Extracted page text data:

*** Begin section ***

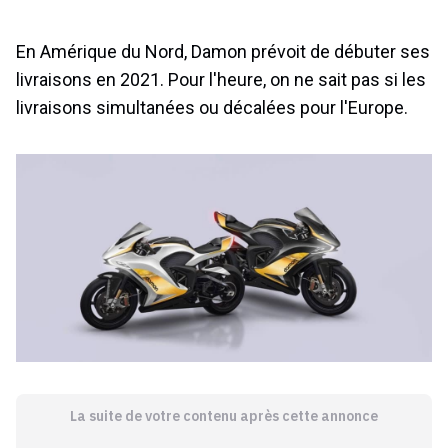
En Amérique du Nord, Damon prévoit de débuter ses
livraisons en 2021. Pour l'heure, on ne sait pas si les
livraisons simultanées ou décalées pour l'Europe.
La suite de votre contenu après cette annonce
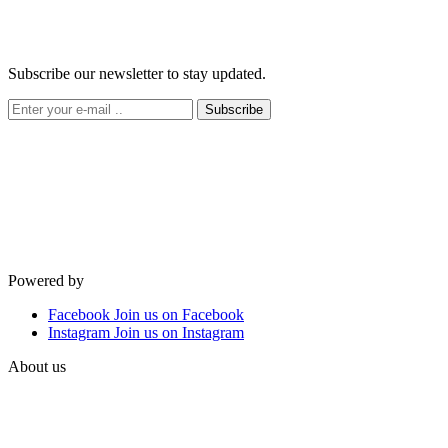
Subscribe our newsletter to stay updated.
Subscribe
Powered by
Facebook
Join us on Facebook
Instagram
Join us on Instagram
About us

*** End section ***

* **Instruction**
Could you write out the records again, changing every "Join us on" to "Follow us on" and keeping everything else the same? Leave the pictures out.

* **Reply to the task**
En Amérique du Nord, Damon prévoit de débuter ses
livraisons en 2021. Pour l'heure, on ne sait pas si les
livraisons simultanées ou décalées pour l'Europe.
La suite de votre contenu après cette annonce
Subscribe our newsletter to stay updated.
Subscribe
Powered by
Facebook
Follow us on Facebook
Instagram
Follow us on Instagram
About us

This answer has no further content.